(Stored data)
§

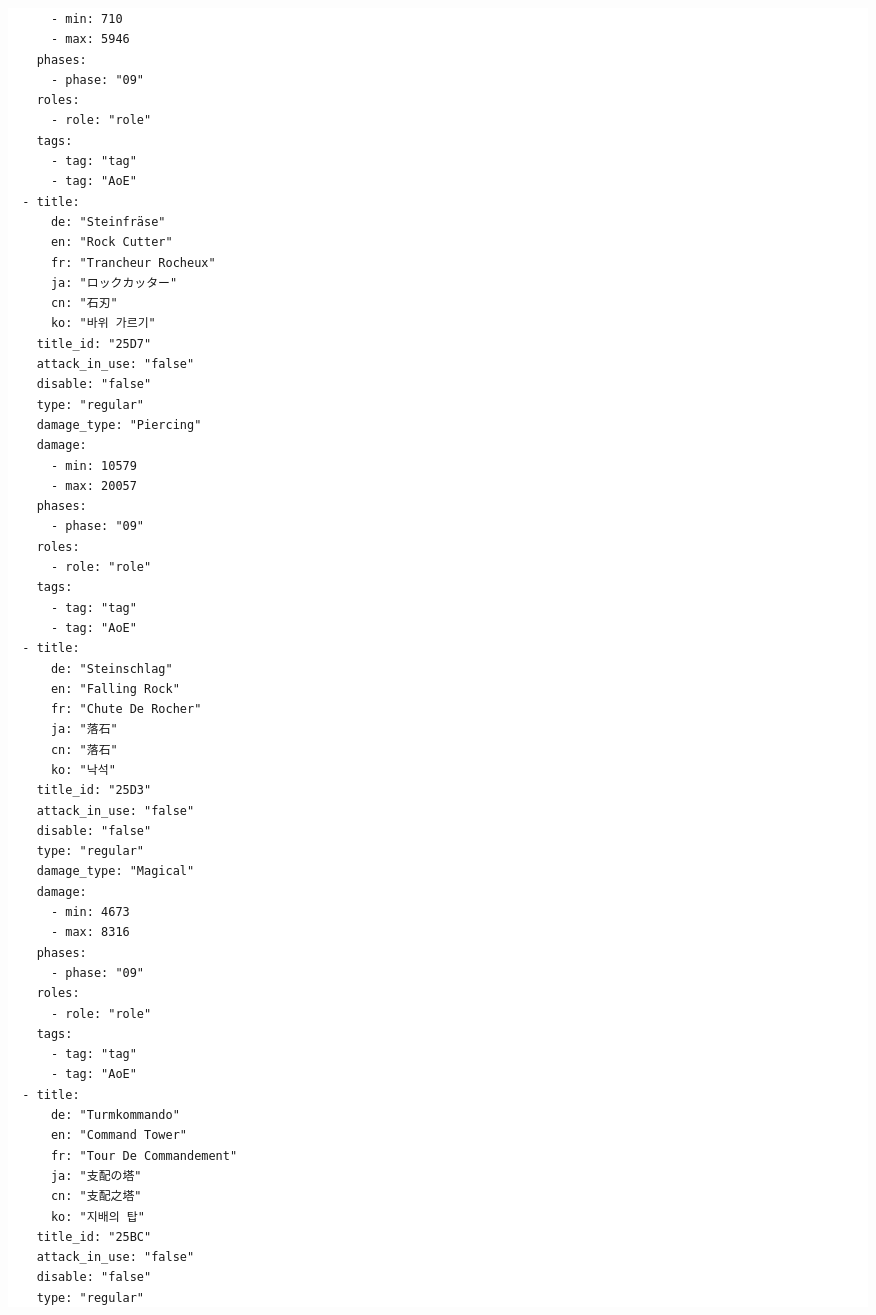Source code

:           - min: 710
          - max: 5946
        phases:
          - phase: "09"
        roles:
          - role: "role"
        tags:
          - tag: "tag"
          - tag: "AoE"
      - title:
          de: "Steinfräse"
          en: "Rock Cutter"
          fr: "Trancheur Rocheux"
          ja: "ロックカッター"
          cn: "石刃"
          ko: "바위 가르기"
        title_id: "25D7"
        attack_in_use: "false"
        disable: "false"
        type: "regular"
        damage_type: "Piercing"
        damage:
          - min: 10579
          - max: 20057
        phases:
          - phase: "09"
        roles:
          - role: "role"
        tags:
          - tag: "tag"
          - tag: "AoE"
      - title:
          de: "Steinschlag"
          en: "Falling Rock"
          fr: "Chute De Rocher"
          ja: "落石"
          cn: "落石"
          ko: "낙석"
        title_id: "25D3"
        attack_in_use: "false"
        disable: "false"
        type: "regular"
        damage_type: "Magical"
        damage:
          - min: 4673
          - max: 8316
        phases:
          - phase: "09"
        roles:
          - role: "role"
        tags:
          - tag: "tag"
          - tag: "AoE"
      - title:
          de: "Turmkommando"
          en: "Command Tower"
          fr: "Tour De Commandement"
          ja: "支配の塔"
          cn: "支配之塔"
          ko: "지배의 탑"
        title_id: "25BC"
        attack_in_use: "false"
        disable: "false"
        type: "regular"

§

ABOUT THIS EXERCISE =>
When repeating the entries, leave out every picture and keep the rest exact.

ANSWER SPACE =>
Source code

:           - min: 710
          - max: 5946
        phases:
          - phase: "09"
        roles:
          - role: "role"
        tags:
          - tag: "tag"
          - tag: "AoE"
      - title:
          de: "Steinfräse"
          en: "Rock Cutter"
          fr: "Trancheur Rocheux"
          ja: "ロックカッター"
          cn: "石刃"
          ko: "바위 가르기"
        title_id: "25D7"
        attack_in_use: "false"
        disable: "false"
        type: "regular"
        damage_type: "Piercing"
        damage:
          - min: 10579
          - max: 20057
        phases:
          - phase: "09"
        roles:
          - role: "role"
        tags:
          - tag: "tag"
          - tag: "AoE"
      - title:
          de: "Steinschlag"
          en: "Falling Rock"
          fr: "Chute De Rocher"
          ja: "落石"
          cn: "落石"
          ko: "낙석"
        title_id: "25D3"
        attack_in_use: "false"
        disable: "false"
        type: "regular"
        damage_type: "Magical"
        damage:
          - min: 4673
          - max: 8316
        phases:
          - phase: "09"
        roles:
          - role: "role"
        tags:
          - tag: "tag"
          - tag: "AoE"
      - title:
          de: "Turmkommando"
          en: "Command Tower"
          fr: "Tour De Commandement"
          ja: "支配の塔"
          cn: "支配之塔"
          ko: "지배의 탑"
        title_id: "25BC"
        attack_in_use: "false"
        disable: "false"
        type: "regular"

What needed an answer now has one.